WHAT NEEDS TO BE DONE => Copy out, from the data below, each line in which the word "lines" occurs.

SOURCE DATA below:

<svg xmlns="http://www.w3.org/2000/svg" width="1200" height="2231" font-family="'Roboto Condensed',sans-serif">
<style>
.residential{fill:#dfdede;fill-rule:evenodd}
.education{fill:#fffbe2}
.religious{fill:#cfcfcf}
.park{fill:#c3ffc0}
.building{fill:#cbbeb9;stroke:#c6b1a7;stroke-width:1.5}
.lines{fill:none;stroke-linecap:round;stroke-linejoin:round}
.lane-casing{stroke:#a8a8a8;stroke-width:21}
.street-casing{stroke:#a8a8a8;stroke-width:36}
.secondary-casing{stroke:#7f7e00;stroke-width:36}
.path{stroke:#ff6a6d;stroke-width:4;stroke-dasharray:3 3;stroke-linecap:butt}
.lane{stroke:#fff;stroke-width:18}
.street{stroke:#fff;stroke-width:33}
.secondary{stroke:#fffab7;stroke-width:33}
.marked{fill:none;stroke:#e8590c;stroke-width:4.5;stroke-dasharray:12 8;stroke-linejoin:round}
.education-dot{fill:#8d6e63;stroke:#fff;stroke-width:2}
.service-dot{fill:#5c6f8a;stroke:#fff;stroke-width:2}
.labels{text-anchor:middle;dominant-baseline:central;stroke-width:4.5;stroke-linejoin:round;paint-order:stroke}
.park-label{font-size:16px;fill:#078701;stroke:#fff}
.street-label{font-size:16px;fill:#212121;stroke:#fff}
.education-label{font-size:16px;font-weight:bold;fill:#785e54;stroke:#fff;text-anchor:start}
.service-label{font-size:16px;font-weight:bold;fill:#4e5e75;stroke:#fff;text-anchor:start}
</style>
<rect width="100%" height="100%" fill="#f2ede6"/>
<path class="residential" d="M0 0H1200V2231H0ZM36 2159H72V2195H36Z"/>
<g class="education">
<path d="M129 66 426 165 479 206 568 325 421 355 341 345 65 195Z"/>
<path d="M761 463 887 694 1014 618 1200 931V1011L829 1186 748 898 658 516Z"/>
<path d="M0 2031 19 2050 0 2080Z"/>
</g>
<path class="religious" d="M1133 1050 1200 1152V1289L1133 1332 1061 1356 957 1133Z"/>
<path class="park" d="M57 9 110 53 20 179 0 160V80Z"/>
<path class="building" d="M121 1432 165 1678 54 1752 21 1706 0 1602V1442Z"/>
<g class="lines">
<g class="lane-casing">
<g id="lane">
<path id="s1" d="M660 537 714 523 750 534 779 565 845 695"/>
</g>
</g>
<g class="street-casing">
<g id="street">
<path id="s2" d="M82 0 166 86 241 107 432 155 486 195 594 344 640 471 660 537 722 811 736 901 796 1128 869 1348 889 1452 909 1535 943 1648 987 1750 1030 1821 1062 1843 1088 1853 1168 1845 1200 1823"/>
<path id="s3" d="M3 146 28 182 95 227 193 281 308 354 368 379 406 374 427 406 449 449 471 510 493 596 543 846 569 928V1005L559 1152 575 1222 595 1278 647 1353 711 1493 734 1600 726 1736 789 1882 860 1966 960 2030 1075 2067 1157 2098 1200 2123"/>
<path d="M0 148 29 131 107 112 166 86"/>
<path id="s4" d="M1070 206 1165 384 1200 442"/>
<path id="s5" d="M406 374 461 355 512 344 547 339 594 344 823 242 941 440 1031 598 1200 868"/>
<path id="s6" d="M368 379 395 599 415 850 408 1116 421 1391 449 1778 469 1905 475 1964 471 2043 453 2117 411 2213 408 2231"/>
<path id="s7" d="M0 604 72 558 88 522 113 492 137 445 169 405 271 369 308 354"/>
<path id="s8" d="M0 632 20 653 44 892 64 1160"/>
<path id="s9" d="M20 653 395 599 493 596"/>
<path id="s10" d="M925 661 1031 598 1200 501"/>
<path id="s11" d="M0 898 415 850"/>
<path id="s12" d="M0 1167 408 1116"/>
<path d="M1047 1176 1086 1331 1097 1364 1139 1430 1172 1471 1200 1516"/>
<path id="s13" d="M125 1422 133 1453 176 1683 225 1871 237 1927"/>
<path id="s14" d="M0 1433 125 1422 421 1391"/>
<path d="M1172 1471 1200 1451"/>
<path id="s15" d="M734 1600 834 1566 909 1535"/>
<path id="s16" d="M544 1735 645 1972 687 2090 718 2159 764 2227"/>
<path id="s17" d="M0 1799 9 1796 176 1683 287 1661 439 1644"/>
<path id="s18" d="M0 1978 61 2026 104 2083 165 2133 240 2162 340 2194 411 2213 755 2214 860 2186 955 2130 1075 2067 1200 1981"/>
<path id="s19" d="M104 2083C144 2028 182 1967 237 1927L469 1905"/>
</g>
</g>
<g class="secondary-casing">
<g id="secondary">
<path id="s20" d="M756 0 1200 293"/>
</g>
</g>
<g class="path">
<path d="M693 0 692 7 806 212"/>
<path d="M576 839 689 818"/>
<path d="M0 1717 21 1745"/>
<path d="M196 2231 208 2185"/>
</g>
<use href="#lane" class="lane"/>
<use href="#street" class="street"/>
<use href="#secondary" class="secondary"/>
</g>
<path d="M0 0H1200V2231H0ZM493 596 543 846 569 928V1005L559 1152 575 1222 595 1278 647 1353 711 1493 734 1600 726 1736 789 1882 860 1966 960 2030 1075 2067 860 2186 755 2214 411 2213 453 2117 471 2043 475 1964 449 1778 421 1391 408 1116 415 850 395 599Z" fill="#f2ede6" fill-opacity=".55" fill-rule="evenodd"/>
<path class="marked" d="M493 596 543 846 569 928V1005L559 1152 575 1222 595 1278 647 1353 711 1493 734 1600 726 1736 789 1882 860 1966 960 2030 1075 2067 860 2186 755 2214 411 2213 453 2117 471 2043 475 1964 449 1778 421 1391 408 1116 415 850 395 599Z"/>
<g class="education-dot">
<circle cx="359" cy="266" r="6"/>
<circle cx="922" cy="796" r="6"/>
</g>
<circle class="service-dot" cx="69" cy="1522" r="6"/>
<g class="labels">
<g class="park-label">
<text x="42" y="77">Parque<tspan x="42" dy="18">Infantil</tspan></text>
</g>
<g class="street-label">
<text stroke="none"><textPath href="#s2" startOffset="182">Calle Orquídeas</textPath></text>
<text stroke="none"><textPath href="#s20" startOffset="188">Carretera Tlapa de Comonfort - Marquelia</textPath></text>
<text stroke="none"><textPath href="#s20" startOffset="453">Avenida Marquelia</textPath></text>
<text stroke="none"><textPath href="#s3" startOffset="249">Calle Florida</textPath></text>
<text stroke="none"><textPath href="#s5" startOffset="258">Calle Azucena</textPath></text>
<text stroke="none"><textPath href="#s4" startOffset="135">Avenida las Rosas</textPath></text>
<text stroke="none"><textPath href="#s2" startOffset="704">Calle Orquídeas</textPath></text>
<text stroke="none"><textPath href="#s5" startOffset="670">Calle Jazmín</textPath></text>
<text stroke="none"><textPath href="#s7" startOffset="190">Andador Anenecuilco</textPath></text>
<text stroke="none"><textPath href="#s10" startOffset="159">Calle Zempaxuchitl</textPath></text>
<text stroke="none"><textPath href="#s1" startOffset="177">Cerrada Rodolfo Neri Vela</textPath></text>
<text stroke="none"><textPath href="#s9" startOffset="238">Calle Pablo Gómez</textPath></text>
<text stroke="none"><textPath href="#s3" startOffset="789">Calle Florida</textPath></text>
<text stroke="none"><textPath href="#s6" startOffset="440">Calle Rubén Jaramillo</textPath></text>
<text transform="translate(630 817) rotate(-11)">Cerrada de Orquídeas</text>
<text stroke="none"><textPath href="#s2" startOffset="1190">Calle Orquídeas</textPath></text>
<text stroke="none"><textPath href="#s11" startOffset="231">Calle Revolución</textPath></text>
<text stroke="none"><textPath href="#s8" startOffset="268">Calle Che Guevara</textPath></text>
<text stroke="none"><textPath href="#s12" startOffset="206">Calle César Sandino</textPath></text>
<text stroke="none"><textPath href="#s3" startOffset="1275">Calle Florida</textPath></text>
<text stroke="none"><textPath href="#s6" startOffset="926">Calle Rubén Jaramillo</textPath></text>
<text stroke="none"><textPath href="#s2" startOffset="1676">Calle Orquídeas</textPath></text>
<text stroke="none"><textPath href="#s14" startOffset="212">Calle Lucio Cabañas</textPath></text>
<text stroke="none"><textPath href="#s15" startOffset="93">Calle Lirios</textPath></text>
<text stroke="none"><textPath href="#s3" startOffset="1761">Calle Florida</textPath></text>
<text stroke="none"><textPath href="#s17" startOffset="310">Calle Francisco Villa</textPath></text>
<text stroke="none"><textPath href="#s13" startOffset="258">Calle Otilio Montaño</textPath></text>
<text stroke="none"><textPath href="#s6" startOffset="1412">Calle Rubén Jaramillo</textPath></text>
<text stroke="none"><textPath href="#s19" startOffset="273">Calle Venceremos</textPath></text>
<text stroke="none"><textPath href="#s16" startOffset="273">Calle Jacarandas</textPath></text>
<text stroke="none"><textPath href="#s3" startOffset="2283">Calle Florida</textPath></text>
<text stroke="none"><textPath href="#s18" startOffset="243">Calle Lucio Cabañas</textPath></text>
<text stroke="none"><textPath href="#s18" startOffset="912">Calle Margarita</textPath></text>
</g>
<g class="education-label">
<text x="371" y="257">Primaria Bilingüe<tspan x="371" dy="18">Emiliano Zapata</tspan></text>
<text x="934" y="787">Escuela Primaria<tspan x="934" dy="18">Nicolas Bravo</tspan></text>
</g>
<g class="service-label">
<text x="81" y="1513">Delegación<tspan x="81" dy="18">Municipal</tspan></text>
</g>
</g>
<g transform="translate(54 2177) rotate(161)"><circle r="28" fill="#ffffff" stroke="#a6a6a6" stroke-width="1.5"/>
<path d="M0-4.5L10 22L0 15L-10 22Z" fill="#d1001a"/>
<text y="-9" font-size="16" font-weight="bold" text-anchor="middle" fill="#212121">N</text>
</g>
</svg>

End of SOURCE DATA.

EXPECTED ANSWER =>
.lines{fill:none;stroke-linecap:round;stroke-linejoin:round}
<g class="lines">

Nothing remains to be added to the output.